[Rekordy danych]

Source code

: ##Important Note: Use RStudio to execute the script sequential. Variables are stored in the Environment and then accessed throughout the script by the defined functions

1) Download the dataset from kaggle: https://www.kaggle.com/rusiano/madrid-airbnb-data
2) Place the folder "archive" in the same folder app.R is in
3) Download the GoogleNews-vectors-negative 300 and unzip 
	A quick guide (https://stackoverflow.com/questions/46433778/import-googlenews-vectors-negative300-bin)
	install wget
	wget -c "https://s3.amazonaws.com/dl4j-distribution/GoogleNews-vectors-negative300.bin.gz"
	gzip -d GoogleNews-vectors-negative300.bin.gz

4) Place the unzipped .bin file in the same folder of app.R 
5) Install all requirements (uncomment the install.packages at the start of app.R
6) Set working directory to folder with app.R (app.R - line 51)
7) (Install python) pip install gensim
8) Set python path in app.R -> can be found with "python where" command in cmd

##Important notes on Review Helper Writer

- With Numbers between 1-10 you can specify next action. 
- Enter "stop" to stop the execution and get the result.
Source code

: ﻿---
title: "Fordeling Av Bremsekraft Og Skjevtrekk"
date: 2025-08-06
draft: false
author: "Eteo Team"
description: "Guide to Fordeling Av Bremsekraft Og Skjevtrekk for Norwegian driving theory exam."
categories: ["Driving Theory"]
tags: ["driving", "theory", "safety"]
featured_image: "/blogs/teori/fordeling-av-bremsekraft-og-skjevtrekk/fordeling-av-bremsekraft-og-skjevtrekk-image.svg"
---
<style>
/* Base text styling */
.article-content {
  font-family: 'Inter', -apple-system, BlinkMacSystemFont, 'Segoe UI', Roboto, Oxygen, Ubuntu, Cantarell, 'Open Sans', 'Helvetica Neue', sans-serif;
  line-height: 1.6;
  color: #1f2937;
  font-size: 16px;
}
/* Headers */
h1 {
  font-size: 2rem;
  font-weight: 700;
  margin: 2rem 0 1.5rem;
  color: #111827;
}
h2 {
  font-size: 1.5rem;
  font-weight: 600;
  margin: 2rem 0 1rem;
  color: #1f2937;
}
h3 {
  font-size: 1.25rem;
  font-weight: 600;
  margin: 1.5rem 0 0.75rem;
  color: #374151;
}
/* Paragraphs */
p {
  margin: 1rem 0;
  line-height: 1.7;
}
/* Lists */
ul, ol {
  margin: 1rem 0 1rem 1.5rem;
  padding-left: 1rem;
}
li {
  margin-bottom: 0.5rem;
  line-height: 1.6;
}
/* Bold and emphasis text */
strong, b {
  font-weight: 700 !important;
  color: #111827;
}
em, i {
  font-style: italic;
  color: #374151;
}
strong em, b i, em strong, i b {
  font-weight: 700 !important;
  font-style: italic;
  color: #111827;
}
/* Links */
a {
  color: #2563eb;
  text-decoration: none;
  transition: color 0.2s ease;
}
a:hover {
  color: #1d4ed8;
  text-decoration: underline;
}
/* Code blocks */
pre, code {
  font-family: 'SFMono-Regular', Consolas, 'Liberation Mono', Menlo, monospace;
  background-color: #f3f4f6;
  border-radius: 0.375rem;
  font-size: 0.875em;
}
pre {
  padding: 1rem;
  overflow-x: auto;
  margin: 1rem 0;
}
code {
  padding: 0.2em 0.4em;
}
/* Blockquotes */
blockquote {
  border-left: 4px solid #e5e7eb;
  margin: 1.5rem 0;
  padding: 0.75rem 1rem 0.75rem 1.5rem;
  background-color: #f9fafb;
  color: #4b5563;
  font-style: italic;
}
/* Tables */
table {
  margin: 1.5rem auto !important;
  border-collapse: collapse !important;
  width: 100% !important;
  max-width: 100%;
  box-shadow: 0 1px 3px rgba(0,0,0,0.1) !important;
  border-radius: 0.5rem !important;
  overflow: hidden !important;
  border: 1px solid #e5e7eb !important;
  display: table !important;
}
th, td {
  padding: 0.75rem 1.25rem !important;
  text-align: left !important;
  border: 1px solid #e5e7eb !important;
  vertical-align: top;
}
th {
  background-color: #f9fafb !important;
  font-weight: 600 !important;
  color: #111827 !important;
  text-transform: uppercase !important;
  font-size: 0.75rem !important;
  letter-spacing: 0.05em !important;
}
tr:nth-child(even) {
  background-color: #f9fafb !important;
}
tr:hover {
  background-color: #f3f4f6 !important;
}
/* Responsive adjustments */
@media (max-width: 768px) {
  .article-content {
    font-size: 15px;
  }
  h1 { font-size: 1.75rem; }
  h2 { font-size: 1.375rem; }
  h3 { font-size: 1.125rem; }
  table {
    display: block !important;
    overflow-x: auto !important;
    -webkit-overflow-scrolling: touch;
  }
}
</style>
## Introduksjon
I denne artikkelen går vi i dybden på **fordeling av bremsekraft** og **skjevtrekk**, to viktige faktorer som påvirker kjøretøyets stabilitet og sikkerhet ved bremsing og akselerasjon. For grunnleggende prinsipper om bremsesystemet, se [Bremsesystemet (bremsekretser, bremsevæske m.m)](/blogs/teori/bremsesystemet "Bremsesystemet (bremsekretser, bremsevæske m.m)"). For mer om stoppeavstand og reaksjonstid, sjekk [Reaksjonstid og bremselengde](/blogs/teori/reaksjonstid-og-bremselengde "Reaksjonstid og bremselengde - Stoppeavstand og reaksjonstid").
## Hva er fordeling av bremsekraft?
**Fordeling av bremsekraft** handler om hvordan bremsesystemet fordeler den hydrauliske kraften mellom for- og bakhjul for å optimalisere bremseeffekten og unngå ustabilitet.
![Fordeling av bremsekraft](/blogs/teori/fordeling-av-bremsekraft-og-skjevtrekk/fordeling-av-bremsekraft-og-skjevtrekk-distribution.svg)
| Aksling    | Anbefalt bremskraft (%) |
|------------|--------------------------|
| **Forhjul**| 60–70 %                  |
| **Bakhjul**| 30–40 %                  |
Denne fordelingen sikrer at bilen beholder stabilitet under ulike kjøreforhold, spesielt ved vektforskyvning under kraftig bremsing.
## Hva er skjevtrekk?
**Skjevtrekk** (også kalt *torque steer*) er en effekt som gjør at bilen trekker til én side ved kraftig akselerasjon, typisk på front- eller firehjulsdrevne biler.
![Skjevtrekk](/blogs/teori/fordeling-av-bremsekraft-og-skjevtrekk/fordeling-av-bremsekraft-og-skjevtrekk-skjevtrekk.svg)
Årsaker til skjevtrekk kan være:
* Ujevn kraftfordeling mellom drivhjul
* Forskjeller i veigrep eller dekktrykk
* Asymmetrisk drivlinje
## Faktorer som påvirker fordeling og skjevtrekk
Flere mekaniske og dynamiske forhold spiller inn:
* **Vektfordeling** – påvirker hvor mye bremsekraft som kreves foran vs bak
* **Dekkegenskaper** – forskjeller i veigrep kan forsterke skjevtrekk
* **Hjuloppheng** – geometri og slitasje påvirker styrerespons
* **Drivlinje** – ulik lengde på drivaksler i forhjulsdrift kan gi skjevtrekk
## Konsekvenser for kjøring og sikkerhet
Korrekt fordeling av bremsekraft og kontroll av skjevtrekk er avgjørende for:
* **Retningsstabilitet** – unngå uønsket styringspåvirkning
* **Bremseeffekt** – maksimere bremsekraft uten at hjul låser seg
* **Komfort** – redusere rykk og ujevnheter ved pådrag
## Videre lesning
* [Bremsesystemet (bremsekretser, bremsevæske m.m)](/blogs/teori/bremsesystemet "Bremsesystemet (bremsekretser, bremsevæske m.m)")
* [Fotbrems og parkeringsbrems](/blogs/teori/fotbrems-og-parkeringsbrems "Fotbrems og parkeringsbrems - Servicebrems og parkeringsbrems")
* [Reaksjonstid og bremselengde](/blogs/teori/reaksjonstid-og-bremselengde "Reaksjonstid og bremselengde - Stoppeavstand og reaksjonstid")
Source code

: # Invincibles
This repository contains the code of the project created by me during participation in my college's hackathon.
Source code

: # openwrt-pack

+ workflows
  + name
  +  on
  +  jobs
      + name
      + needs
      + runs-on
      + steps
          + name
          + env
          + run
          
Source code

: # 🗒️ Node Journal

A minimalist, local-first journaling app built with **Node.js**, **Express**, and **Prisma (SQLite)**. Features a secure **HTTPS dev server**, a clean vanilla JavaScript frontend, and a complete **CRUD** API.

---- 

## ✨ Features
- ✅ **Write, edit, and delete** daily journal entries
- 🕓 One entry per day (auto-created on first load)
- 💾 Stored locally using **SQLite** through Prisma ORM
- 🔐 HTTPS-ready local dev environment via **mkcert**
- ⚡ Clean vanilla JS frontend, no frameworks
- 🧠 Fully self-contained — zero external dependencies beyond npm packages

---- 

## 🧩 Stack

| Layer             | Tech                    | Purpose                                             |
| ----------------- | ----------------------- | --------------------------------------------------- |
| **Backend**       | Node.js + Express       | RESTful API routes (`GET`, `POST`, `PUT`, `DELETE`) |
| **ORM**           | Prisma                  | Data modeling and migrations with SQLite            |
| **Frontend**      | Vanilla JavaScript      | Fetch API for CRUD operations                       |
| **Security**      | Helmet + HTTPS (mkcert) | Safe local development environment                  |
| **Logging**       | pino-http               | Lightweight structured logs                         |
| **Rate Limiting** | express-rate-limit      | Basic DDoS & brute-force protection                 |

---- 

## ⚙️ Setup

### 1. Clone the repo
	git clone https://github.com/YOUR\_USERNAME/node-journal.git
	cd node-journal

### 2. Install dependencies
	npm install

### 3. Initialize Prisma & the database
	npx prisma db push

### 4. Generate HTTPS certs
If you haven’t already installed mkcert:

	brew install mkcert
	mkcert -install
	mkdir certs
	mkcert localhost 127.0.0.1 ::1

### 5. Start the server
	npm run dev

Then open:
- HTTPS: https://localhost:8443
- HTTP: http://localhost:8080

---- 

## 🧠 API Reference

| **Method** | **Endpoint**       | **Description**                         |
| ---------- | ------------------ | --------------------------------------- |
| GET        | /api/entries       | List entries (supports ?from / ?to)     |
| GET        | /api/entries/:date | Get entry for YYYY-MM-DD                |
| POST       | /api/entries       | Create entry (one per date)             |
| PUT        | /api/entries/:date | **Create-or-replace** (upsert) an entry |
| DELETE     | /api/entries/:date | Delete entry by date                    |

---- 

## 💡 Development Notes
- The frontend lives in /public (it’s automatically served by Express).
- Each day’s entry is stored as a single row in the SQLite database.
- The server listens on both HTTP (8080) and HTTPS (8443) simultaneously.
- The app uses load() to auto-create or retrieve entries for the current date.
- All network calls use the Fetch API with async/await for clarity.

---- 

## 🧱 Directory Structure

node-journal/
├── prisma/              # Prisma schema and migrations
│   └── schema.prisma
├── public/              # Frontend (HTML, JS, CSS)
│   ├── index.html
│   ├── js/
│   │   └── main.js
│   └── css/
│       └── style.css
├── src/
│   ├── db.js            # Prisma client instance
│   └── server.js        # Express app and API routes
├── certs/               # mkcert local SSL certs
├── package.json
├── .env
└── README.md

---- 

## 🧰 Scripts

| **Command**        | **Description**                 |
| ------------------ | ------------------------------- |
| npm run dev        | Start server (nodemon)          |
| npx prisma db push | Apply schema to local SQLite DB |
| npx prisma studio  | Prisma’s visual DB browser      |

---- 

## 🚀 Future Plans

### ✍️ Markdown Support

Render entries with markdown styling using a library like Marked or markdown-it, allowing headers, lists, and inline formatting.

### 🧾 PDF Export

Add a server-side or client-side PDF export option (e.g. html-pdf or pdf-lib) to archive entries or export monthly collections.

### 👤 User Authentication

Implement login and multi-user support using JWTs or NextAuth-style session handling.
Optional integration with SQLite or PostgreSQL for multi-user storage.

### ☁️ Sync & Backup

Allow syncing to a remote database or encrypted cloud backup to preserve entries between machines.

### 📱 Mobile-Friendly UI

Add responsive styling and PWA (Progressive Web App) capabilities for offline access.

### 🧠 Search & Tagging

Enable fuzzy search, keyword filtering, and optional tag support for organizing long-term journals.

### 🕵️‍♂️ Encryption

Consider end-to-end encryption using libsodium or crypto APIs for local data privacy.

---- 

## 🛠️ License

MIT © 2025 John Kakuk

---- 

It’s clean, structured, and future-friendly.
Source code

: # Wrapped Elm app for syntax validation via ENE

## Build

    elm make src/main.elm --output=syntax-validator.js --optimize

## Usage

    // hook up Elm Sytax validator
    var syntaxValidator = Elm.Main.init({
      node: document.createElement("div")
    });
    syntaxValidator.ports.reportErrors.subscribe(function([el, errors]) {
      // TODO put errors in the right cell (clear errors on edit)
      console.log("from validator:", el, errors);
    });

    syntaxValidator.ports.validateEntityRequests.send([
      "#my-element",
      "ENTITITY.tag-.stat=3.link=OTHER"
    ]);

*Sposób wykonania:* Umieść w tabeli Markdown wiersze rekordów od pierwszego do wiersza zawierającego „gzip -d GoogleNews-vectors-negative300.bin.gz” włącznie, z pominięciem pustych wierszy. Numer kolejny wpisz w kolumnie „Nr”, a treść wiersza w kolumnie „Wiersz”.

*Sekcja odpowiedzi:*
| Nr | Wiersz |
|---|---|
| 1 | Source code |
| 2 | : ##Important Note: Use RStudio to execute the script sequential. Variables are stored in the Environment and then accessed throughout the script by the defined functions |
| 3 | 1) Download the dataset from kaggle: https://www.kaggle.com/rusiano/madrid-airbnb-data |
| 4 | 2) Place the folder "archive" in the same folder app.R is in |
| 5 | 3) Download the GoogleNews-vectors-negative 300 and unzip  |
| 6 | 	A quick guide (https://stackoverflow.com/questions/46433778/import-googlenews-vectors-negative300-bin) |
| 7 | 	install wget |
| 8 | 	wget -c "https://s3.amazonaws.com/dl4j-distribution/GoogleNews-vectors-negative300.bin.gz" |
| 9 | 	gzip -d GoogleNews-vectors-negative300.bin.gz |